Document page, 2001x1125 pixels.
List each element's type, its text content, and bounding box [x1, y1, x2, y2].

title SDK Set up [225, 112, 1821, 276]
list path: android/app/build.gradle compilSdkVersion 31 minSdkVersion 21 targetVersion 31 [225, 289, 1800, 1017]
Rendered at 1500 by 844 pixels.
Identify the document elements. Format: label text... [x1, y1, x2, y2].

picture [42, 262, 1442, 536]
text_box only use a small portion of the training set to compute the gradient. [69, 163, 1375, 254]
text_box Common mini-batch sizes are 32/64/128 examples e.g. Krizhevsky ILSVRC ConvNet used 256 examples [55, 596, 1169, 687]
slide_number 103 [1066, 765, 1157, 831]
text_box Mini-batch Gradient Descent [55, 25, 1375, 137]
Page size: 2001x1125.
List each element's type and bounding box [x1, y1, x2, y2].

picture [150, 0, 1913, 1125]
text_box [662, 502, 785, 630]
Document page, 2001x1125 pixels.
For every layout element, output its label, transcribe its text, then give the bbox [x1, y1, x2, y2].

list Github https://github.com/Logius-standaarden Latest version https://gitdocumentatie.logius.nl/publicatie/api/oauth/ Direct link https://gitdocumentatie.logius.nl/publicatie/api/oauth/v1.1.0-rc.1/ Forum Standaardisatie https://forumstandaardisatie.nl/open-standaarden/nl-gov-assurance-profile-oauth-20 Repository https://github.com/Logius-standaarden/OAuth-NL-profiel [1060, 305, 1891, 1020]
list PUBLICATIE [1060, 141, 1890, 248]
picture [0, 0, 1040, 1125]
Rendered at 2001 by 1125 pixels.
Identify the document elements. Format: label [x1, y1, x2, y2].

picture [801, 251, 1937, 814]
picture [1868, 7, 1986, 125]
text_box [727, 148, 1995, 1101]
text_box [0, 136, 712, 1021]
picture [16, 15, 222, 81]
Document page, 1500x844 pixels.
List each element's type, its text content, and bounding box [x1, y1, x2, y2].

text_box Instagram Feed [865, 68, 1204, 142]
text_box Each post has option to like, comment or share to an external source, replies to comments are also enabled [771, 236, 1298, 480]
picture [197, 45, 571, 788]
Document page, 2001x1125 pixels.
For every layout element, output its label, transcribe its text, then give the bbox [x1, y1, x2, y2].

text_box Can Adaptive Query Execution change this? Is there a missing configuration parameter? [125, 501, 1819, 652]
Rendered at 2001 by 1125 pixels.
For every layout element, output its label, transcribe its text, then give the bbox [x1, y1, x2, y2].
____________________
→ What is being asked: The answer must be the data above, repeated exactly as it stands.

→ Your response:
Document page, 2001x1125 pixels.
List each element's type, its text content, and bounding box [x1, y1, x2, y2].

title SDK Set up [225, 112, 1821, 276]
list path: android/app/build.gradle compilSdkVersion 31 minSdkVersion 21 targetVersion 31 [225, 289, 1800, 1017]
Rendered at 1500 by 844 pixels.
Identify the document elements. Format: label text... [x1, y1, x2, y2].

picture [42, 262, 1442, 536]
text_box only use a small portion of the training set to compute the gradient. [69, 163, 1375, 254]
text_box Common mini-batch sizes are 32/64/128 examples e.g. Krizhevsky ILSVRC ConvNet used 256 examples [55, 596, 1169, 687]
slide_number 103 [1066, 765, 1157, 831]
text_box Mini-batch Gradient Descent [55, 25, 1375, 137]
Page size: 2001x1125.
List each element's type and bounding box [x1, y1, x2, y2].

picture [150, 0, 1913, 1125]
text_box [662, 502, 785, 630]
Document page, 2001x1125 pixels.
For every layout element, output its label, transcribe its text, then give the bbox [x1, y1, x2, y2].

list Github https://github.com/Logius-standaarden Latest version https://gitdocumentatie.logius.nl/publicatie/api/oauth/ Direct link https://gitdocumentatie.logius.nl/publicatie/api/oauth/v1.1.0-rc.1/ Forum Standaardisatie https://forumstandaardisatie.nl/open-standaarden/nl-gov-assurance-profile-oauth-20 Repository https://github.com/Logius-standaarden/OAuth-NL-profiel [1060, 305, 1891, 1020]
list PUBLICATIE [1060, 141, 1890, 248]
picture [0, 0, 1040, 1125]
Rendered at 2001 by 1125 pixels.
Identify the document elements. Format: label [x1, y1, x2, y2].

picture [801, 251, 1937, 814]
picture [1868, 7, 1986, 125]
text_box [727, 148, 1995, 1101]
text_box [0, 136, 712, 1021]
picture [16, 15, 222, 81]
Document page, 1500x844 pixels.
List each element's type, its text content, and bounding box [x1, y1, x2, y2].

text_box Instagram Feed [865, 68, 1204, 142]
text_box Each post has option to like, comment or share to an external source, replies to comments are also enabled [771, 236, 1298, 480]
picture [197, 45, 571, 788]
Document page, 2001x1125 pixels.
For every layout element, output its label, transcribe its text, then give the bbox [x1, y1, x2, y2].

text_box Can Adaptive Query Execution change this? Is there a missing configuration parameter? [125, 501, 1819, 652]
Rendered at 2001 by 1125 pixels.
For every layout element, output its label, transcribe its text, then give the bbox [x1, y1, x2, y2].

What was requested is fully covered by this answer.